GOAL: Write the next part of the text about offloading SQL query work to hardware accelerators, picking up after its last sentence.

EXTRACT PROVIDED:
- - -
There are many types of computing resources that can be utilized to facilitate big data analysis. For example, central processing units (CPUs) are one type of computing resources that is used for general purpose computing. Graphics Processor Units (GPUs) or Field Programmable Gate Arrays (FPGAs) are also used for more specific workloads since such hardware components are optimized for specific functions. These components are often called “hardware accelerators”, since they accelerate the computing workload by offloading a part of the workload from the CPUs.

In related art implementations, there are hybrid computing systems including FPGAs and CPUs involving an orchestrator that monitors resource utilization and workload, and also decides when the application is to use FPGAs or only CPUs based on the monitoring information.

In related art implementations, there is also an information system using FPGA for conducting partial operations for SQL query operations. Such related art systems receive queries from application servers, break down the queries to multiple operations, and dispatch each of the operations to either CPU (software) or FPGA.

SUMMARY

Aspects of the present disclosure can involve a method involving receiving a history of a Structured Query Language (SQL) query, the history including transform operations associated with the SQL query and query operations associated with the SQL query; determining a penalty for modifying the transform operations and the query operations associated with the SQL query; and based on the history of SQL queries, modifying the transform operations and query operations associated with the SQL query for the penalty not exceeding a threshold.

Aspects of the present disclosure involve a non-transitory computer readable medium, storing instructions for executing a process, the instructions involving receiving a history of a Structured Query Language (SQL) query, the history comprising transform operations associated with the SQL query and query operations associated with the SQL query; determining a penalty for modifying the transform operations and the query operations associated with the SQL query; and based on the history of SQL queries, modifying the transform operations and query operations associated with the SQL query for the penalty not exceeding a threshold.
- - -
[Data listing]
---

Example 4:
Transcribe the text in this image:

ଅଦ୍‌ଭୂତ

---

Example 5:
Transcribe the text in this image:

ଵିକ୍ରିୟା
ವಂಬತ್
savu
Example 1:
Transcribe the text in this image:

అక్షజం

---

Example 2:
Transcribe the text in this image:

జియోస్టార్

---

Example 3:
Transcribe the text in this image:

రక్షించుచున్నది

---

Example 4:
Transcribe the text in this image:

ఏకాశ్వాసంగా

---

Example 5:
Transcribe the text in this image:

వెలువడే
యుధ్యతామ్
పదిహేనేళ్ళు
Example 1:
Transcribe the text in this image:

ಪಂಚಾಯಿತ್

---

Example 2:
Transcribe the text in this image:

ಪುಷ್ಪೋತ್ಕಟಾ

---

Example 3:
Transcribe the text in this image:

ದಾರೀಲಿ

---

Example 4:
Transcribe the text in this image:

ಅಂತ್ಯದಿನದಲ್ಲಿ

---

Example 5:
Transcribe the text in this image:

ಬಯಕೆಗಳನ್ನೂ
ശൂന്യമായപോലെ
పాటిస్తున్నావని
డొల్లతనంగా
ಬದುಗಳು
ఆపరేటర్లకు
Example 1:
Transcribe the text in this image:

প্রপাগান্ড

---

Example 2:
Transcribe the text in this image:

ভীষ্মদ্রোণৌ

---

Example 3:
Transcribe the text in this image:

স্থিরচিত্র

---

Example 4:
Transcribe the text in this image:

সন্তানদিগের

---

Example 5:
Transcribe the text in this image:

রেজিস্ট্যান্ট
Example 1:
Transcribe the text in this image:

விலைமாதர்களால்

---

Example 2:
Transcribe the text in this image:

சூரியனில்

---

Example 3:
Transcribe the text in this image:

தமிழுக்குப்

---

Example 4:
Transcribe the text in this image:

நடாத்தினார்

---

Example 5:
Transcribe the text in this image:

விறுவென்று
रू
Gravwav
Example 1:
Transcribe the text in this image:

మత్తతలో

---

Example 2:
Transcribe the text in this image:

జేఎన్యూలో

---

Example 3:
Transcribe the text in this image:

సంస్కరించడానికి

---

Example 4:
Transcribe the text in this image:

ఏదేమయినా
- - -
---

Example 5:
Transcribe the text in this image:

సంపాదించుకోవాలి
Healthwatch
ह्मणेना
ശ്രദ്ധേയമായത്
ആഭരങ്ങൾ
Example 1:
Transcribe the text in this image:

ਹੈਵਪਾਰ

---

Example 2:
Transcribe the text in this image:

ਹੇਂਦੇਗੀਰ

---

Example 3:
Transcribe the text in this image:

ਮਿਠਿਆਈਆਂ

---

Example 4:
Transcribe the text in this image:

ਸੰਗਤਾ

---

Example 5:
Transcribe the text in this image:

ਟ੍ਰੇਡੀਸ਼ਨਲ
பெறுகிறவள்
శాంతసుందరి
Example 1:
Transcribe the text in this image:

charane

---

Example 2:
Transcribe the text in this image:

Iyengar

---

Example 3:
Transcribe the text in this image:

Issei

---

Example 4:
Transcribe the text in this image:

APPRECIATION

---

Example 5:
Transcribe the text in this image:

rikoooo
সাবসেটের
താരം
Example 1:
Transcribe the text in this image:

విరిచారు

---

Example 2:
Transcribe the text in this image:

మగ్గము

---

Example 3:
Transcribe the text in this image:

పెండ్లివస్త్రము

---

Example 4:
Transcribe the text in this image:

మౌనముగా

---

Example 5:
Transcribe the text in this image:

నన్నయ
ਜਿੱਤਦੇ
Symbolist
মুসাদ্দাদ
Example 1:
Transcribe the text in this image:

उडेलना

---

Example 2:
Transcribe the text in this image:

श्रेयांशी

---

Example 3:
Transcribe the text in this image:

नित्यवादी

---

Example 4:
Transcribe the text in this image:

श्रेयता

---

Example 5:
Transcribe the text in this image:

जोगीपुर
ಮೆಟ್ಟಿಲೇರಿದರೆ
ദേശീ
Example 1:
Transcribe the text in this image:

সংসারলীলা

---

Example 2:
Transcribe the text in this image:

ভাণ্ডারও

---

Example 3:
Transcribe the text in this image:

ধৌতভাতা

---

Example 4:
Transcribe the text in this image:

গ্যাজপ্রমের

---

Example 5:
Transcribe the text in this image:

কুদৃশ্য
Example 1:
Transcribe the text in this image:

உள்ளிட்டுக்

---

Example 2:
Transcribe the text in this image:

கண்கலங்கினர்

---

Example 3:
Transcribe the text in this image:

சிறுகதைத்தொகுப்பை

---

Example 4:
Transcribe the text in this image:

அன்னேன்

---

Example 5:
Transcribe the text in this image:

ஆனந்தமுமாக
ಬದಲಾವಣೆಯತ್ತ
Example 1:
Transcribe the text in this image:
- - -
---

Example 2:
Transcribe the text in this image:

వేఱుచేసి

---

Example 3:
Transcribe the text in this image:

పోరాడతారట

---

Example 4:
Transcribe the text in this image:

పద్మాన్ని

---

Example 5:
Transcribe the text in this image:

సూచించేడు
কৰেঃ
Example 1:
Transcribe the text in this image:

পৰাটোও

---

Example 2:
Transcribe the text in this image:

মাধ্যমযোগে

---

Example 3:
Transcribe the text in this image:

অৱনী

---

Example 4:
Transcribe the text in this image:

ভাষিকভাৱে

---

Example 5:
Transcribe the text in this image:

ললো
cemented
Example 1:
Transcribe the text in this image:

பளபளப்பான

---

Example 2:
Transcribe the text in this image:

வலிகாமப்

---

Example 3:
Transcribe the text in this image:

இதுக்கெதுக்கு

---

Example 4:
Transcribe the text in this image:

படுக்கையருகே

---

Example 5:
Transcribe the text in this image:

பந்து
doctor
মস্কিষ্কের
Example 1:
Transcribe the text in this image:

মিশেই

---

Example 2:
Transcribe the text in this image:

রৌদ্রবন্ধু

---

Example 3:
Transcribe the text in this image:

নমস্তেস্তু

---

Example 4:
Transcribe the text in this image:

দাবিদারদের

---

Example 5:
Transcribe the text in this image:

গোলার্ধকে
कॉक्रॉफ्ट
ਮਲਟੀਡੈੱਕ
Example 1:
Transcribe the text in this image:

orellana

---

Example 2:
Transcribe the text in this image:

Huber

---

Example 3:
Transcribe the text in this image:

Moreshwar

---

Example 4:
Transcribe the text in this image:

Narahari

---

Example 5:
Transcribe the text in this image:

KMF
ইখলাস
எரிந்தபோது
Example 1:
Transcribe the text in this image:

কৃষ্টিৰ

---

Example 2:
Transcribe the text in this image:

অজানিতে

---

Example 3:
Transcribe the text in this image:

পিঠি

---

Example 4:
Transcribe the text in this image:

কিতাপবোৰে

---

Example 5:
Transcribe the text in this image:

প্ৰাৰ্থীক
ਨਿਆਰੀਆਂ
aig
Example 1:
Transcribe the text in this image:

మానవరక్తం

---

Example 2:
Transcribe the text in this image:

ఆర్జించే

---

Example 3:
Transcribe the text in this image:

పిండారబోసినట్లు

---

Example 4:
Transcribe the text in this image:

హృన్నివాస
- - -
RESULT OF THIS EXERCISE:
Aspects of the present disclosure can involve a system involving means for receiving a history of a Structured Query Language (SQL) query, the history including transform operations associated with the SQL query and query operations associated with the SQL query; means for determining a penalty for modifying the transform operations and the query operations associated with the SQL query; and based on the history of SQL queries, means for modifying the transform operations and query operations associated with the SQL query for the penalty not exceeding a threshold.

Aspects of the present disclosure can involve a management server, configured to manage a system involving general hardware for conducting general analytics on a data lake, and special hardware for conducting special analytics on a data warehouse, the management server involving a processor, configured to receive a history of a Structured Query Language (SQL) query, the history involving transform operations associated with the SQL query and query operations associated with the SQL query; determine a penalty for modifying the transform operations and the query operations associated with the SQL query; and based on the history of SQL queries, modify the transform operations and query operations associated with the SQL query for the penalty not exceeding a threshold.

BRIEF DESCRIPTION OF DRAWINGS

FIG. 1 illustrates an example big data analytics system, in accordance with an example implementation.

FIG. 2 illustrates an example table join operation, in accordance with an example implementation.

FIG. 3 illustrates an example of the retrieved workload characteristics, in accordance with an example implementation.

FIG. 4 illustrates an example of the retrieved data from transform operations, in accordance with an example implementation.

FIG. 5 illustrates an example of the operation in transform optimization adding an extra transform, in accordance with an example implementation.

FIG. 6 illustrates an example of the operation in transform optimization for removing the extra transform, in accordance with an example implementation.

FIG. 7 illustrates an example of a physical configuration of the system in which the example implementations as described herein may be applied.

DETAILED DESCRIPTION

The following detailed description provides further details of the figures and example implementations of the present application. Reference numerals and descriptions of redundant elements between figures are omitted for clarity. Terms used throughout the description are provided as examples and are not intended to be limiting. For example, the use of the term “automatic” may involve fully automatic or semi-automatic implementations involving user or administrator control over certain aspects of the implementation, depending on the desired implementation of one of ordinary skill in the art practicing implementations of the present application. Selection can be conducted by a user through a user interface or other input means, or can be implemented through a desired algorithm. Example implementations as described herein can be utilized either singularly or in combination and the functionality of the example implementations can be implemented through any means according to the desired implementations.

Example implementations described herein are directed to a big data analytics system utilizing multiple analytics subsystems including hardware accelerators by optimizing data transform between the subsystems.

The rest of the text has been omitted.